When abortion is restricted, it only becomes inaccessible to poor and working-class women. Rich women find avenues to pay for expensive illegal abortion with low risks and high levels of comfort and support during the process.
Acompañentes (companions), or women from abortion-providing collectives such as Las Libres, Las Bloodys, and Las Confidentas, are fighting for aborto libre (free abortion), a concept seen as part of women’s liberation and reproductive justice — the right of women of all class backgrounds to access what they call “luxury” abortions.
As expressed by an abortion acompañente, “For zero pesos you can come to my house, and I’ll make sure you’re comfortable, that you have snacks, a hot water bottle, and Netflix. … It’s ridiculous. How is it that only the rich have access to this kind of support?”
Medication abortions began in Brazil
Women in Latin America, where abortion is still highly restricted, have always had to be creative at finding ways to terminate their pregnancies. Brazil became the birthplace of medication abortion when the drug misoprostol, now prescribed by doctors alongside mifepristone for any medication abortion, became a popular method for terminating pregnancy.
In fact, working-class Brazilian women first began using the drug not as an abortifacient, but as a form of birth control. It was only years after this practice began that the Brazilian government caught on and restricted access to the drug, which was originally intended to treat ulcers.
Recently, The Lancet, a world leading medical journal, published a study that found self-managed medication abortion to be is highly effective, and no less effective than clinically managed medication abortion before nine weeks. The World Health Organization has a protocol for the use of the drug for medication abortions, even using misoprostol alone, without mifepristone.
The abortion pill was revolutionary
The introduction of misoprostol was revolutionary for Las Libres and other abortion activists, said Mexican feminist Giselle Carino.
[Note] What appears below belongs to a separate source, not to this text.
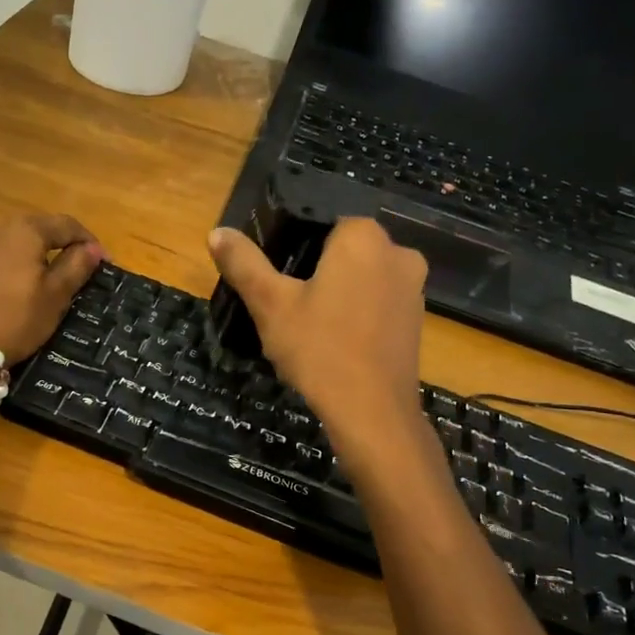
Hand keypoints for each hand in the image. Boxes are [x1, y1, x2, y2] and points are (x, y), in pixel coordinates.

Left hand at [0, 214, 101, 365]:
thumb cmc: (14, 323)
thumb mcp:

Women could now manage their own abortions at home, and rather than looking for sympathetic doctors and clinics in every case, though groups continued to work with allies in the medical community. Acompañentes could simply distribute pills, which are available over the counter in Mexico, although for a high price.
Las Libres workers have boxes of the drugs, received as donations or bought, and always kept handy. Each woman who reaches out to the group is assigned an acompañente to bring her pills and then follow her, through video calls, phone calls or WhatsApp messages, through every step of the abortion.
Activists overcome the costliness of the drug by using the medication saved from a previous woman who donated unused pills after her abortion. In this way, the goal becomes not only to provide abortions to every woman who needs it, but also to build solidarity between women.
Mexican women cite the Jane Collective in the United States
Women in the United States also found clandestine ways to terminate pregnancy in the years before Roe v. Wade. Across the country networks defied the law and directed women who needed abortions to safe providers willing to risk the law.
Mexican acompañentes today cite the Chicago-based Jane Collective, founded in 1965 by 19-year-old Heather Booth, as a source of inspiration. Jane was a highly discreet group of young women who responded to the abortion bans at the time by learning how to perform abortions themselves, safely, for hundreds of dollars less than doctors charged at the time. Jane’s goal was not only to broaden access to abortion, but “for the liberation of women in society.”
Jane dissolved after Roe v. Wade legalized abortion across the country. Today, with heightening attacks on abortion by the right-wing, the Supreme Court is poised to overturn the historic abortion ruling.
Las Libres is spearheading the international working women’s solidarity that American women will need if Roe is overturned. The fight for abortion rights is an example of the need of working-class women across the world to unite to defeat rightwing attacks here and elsewhere.